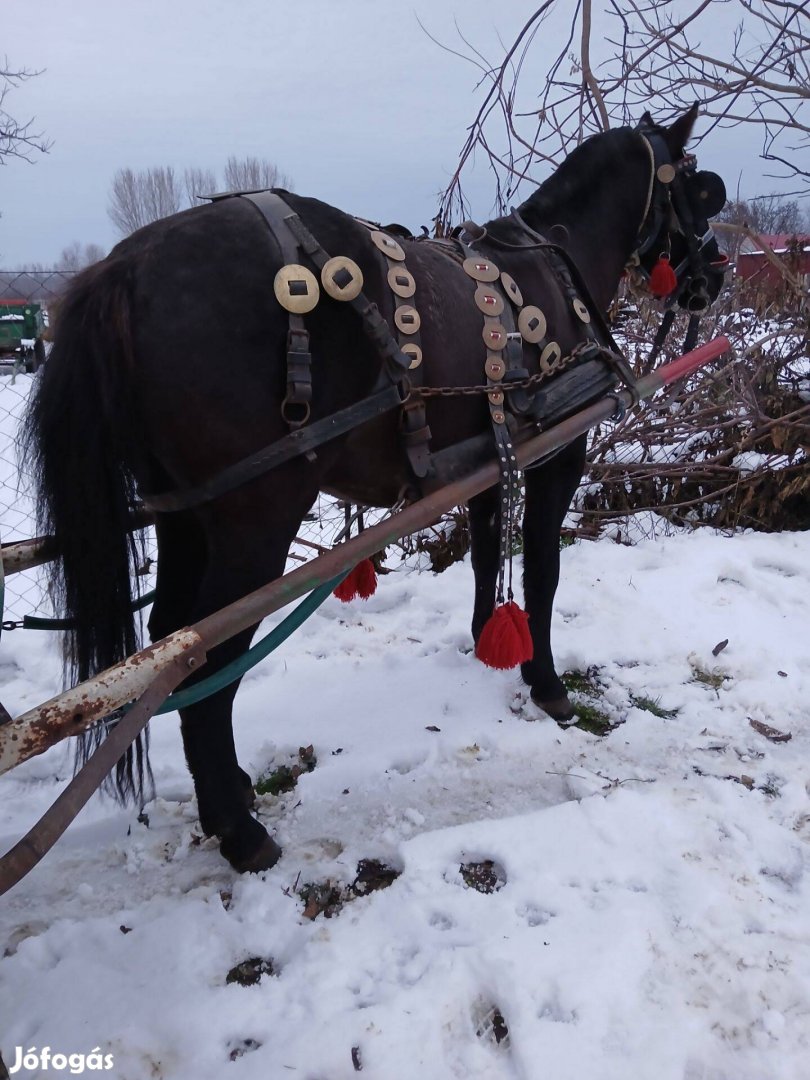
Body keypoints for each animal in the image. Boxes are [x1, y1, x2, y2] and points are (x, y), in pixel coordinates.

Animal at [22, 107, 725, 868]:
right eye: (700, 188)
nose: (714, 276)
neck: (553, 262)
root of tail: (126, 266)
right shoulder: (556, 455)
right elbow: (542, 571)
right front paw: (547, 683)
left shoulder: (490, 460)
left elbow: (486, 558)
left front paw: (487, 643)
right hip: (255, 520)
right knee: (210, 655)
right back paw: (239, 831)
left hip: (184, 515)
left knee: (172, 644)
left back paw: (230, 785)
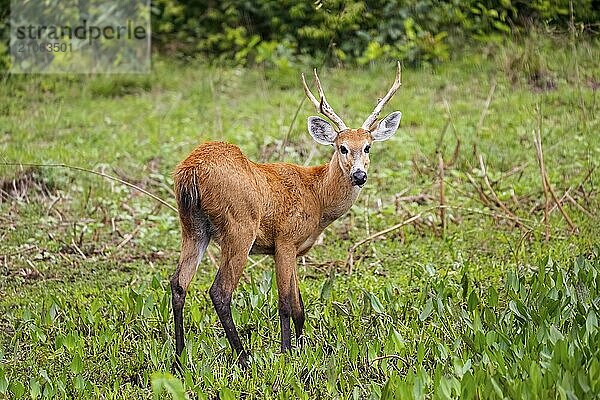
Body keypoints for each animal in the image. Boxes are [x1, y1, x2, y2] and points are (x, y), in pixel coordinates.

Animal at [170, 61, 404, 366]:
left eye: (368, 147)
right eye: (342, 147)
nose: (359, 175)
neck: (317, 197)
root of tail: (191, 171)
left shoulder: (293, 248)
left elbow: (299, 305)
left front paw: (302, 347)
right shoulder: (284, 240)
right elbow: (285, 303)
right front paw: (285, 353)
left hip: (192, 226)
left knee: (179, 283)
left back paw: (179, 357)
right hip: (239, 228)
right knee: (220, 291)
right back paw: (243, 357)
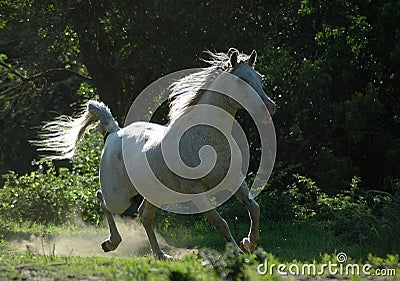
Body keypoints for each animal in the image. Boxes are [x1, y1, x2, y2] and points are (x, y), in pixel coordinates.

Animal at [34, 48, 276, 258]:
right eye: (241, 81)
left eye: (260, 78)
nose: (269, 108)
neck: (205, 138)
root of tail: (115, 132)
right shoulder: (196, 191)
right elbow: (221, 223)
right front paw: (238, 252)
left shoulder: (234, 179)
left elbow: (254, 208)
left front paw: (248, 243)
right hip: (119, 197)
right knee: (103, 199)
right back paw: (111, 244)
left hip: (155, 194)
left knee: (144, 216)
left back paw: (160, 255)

----------

| THE PROBLEM |
With every picture removed, give the entries above again exactly.

| SOLUTION FOR THIS EXERCISE |
Body keypoints for each animal in the image. Boxes are [x1, y1, x2, y2] and points are (x, y), in pixel coordinates.

Animal at [22, 107, 725, 868]:
right eye: (700, 188)
nose: (714, 276)
neck: (553, 262)
root of tail: (126, 266)
right shoulder: (556, 455)
right elbow: (542, 571)
right front paw: (547, 683)
left shoulder: (490, 460)
left elbow: (486, 558)
left front paw: (487, 643)
right hip: (255, 520)
right knee: (210, 655)
right back paw: (239, 831)
left hip: (184, 515)
left knee: (172, 644)
left back paw: (230, 785)
Body keypoints for each animal in the image. Boxes are [x1, y1, x2, y2] and points are (x, y), in pixel coordinates.

Animal at [170, 61, 404, 366]:
left eye: (368, 147)
right eye: (342, 147)
nose: (359, 175)
neck: (317, 197)
root of tail: (191, 171)
left shoulder: (293, 248)
left elbow: (299, 305)
left front paw: (302, 347)
right shoulder: (284, 240)
right elbow: (285, 303)
right front paw: (285, 353)
left hip: (192, 226)
left knee: (179, 283)
left back paw: (179, 357)
right hip: (239, 228)
right knee: (220, 291)
right back paw: (243, 357)
Body keypoints for each animal in the image. Boxes are [x1, y1, x2, y2] and points are (x, y), in pixel coordinates.

Animal at [34, 48, 276, 258]:
right eye: (241, 81)
left eye: (260, 78)
nose: (269, 108)
neck: (205, 138)
root of tail: (115, 132)
right shoulder: (196, 191)
right elbow: (221, 223)
right front paw: (238, 252)
left shoulder: (234, 179)
left elbow: (254, 208)
left front paw: (248, 243)
right hip: (119, 197)
right knee: (103, 199)
right back paw: (111, 244)
left hip: (155, 194)
left knee: (144, 216)
left back paw: (160, 255)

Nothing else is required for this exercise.